The Biden administration transferred one detainee from the facility in July, but has not yet relocated the special envoy to the Department of Foreign Affairs dedicated to closing the jail. On the contrary, the administration recently announced plans to build a new courtroom at Guantánamo to continue the work by the military commissions – the opposite of a blueprint to close the place.

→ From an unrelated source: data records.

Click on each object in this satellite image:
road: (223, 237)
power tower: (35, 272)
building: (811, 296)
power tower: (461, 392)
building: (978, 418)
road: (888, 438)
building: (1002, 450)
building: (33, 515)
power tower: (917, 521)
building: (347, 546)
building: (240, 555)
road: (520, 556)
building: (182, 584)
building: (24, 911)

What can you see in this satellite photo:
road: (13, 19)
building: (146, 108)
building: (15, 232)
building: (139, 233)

It is not just about the closure of Guantánamo. It is also about holding accountable for the offenses committed within its configuration. Last year, testimonies from a number of former detainees, including Majid Khan, Abu Zubayda and Mohamedou Ould Slahi, describing their abuse at the US-controlled “black sites” abroad and in Guantanamo, were made public. Abu Zubaydah’s story was told in a PBS documentary called, The Forever Prisoner, the torture inflicted on Slahi, who is now a best-selling author and human rights defender, is portrayed in the film, The Mauritanian, while Khan for ‘ a sentencing jury told about how to endure stress. positions, beats, forced feeding using tubes lined with hot sauce, and sodomy with a garden hose.

The European Court of Human Rights has ruled in civil cases against Italy, Lithuania, Macedonia, Poland and Romania for their complicity in the torture and forced disappearance of people in the context of the US extradition and secret detention programs, but there has never been any significant liability for the United States. From those who authorized torture at the highest levels of government to those who carried out the illegal “reinforced interrogation techniques”, no one was ever held responsible for the crimes committed. It should begin with the declassification and full release of the U.S. Senate Select Committee on Intelligence’s report on CIA torture.

Thirty-nine men live in Guantánamo. Thirteen are still in indefinite detention, despite being approved for transfer – some more than a decade ago. Twelve face charges in the military commissions, while the other 14 live in hellish limbo: not yet released for a transfer, but never charged with a crime. Their fate is a remnant of the overriding principles that have prevailed at Guantánamo since its inception – cruelty and arbitrariness.

The US government needs to act quickly to correct this mistake. It must commit itself to the resolution of each detainee’s case by their transfer and release without further delay and in accordance with international law. Or if there is sufficient admissible evidence to prosecute internationally recognizable criminal offenses, this must be done through a fair court decision before a regularly constituted federal court without appealing the death penalty.

Guantánamo remains an indelible stain on American history, a chapter that the US government must now close and never repeat. President Biden owes it to all of us – those who Guantánamo has experienced or watched with horror over the years, and new and future generations who are now just learning from it – to shut it down once and for all.

The views expressed in this article are those of the author and do not necessarily reflect Al Jazeera’s editorial views.